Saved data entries
•••

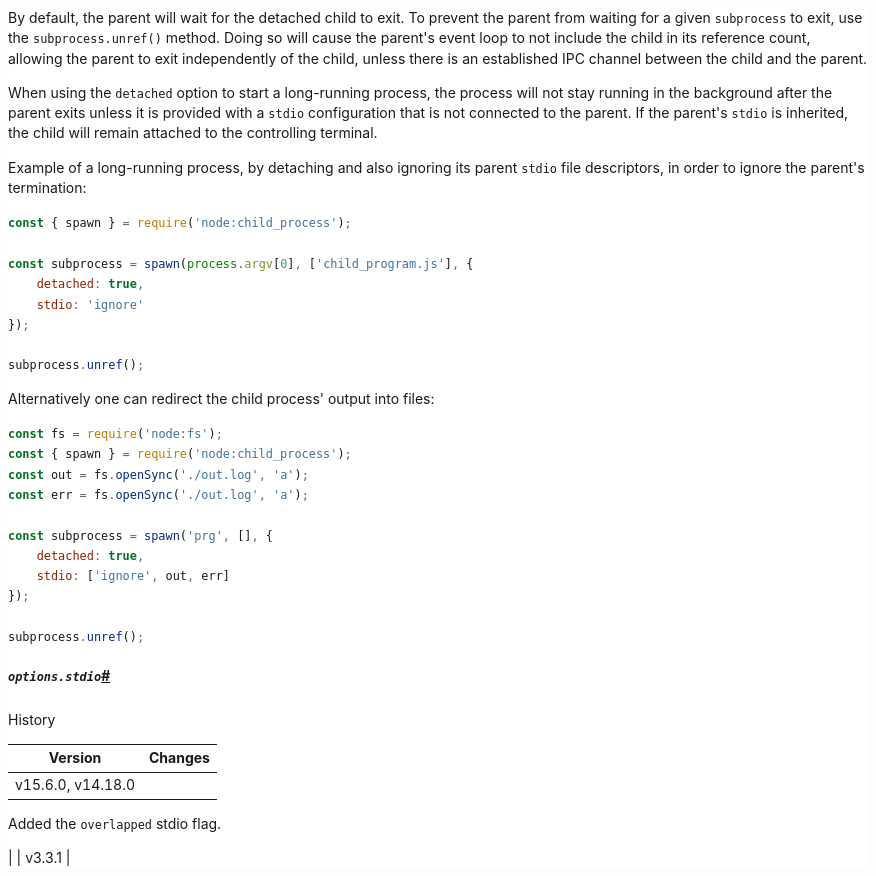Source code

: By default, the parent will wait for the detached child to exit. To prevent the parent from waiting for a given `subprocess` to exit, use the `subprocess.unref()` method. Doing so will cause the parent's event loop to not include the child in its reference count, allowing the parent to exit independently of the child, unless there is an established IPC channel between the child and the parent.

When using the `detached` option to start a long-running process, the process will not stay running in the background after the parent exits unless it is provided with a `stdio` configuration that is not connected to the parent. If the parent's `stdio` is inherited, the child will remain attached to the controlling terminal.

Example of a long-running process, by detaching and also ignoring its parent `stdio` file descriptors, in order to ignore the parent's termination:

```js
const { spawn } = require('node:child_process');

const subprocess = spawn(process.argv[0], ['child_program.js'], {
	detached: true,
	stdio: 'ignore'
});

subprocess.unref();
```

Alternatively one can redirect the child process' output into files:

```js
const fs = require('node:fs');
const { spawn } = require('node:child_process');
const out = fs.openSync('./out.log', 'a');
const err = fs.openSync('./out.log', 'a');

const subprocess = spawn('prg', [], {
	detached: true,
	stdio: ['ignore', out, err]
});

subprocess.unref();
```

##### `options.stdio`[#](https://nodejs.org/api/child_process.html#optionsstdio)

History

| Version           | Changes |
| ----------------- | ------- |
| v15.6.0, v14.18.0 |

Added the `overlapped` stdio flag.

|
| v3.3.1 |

•••

◆ What to do ◆
Every entry above needs to be copied exactly, apart from its pictures.

◆ Result for this exercise ◆
Source code

: By default, the parent will wait for the detached child to exit. To prevent the parent from waiting for a given `subprocess` to exit, use the `subprocess.unref()` method. Doing so will cause the parent's event loop to not include the child in its reference count, allowing the parent to exit independently of the child, unless there is an established IPC channel between the child and the parent.

When using the `detached` option to start a long-running process, the process will not stay running in the background after the parent exits unless it is provided with a `stdio` configuration that is not connected to the parent. If the parent's `stdio` is inherited, the child will remain attached to the controlling terminal.

Example of a long-running process, by detaching and also ignoring its parent `stdio` file descriptors, in order to ignore the parent's termination:

```js
const { spawn } = require('node:child_process');

const subprocess = spawn(process.argv[0], ['child_program.js'], {
	detached: true,
	stdio: 'ignore'
});

subprocess.unref();
```

Alternatively one can redirect the child process' output into files:

```js
const fs = require('node:fs');
const { spawn } = require('node:child_process');
const out = fs.openSync('./out.log', 'a');
const err = fs.openSync('./out.log', 'a');

const subprocess = spawn('prg', [], {
	detached: true,
	stdio: ['ignore', out, err]
});

subprocess.unref();
```

##### `options.stdio`[#](https://nodejs.org/api/child_process.html#optionsstdio)

History

| Version           | Changes |
| ----------------- | ------- |
| v15.6.0, v14.18.0 |

Added the `overlapped` stdio flag.

|
| v3.3.1 |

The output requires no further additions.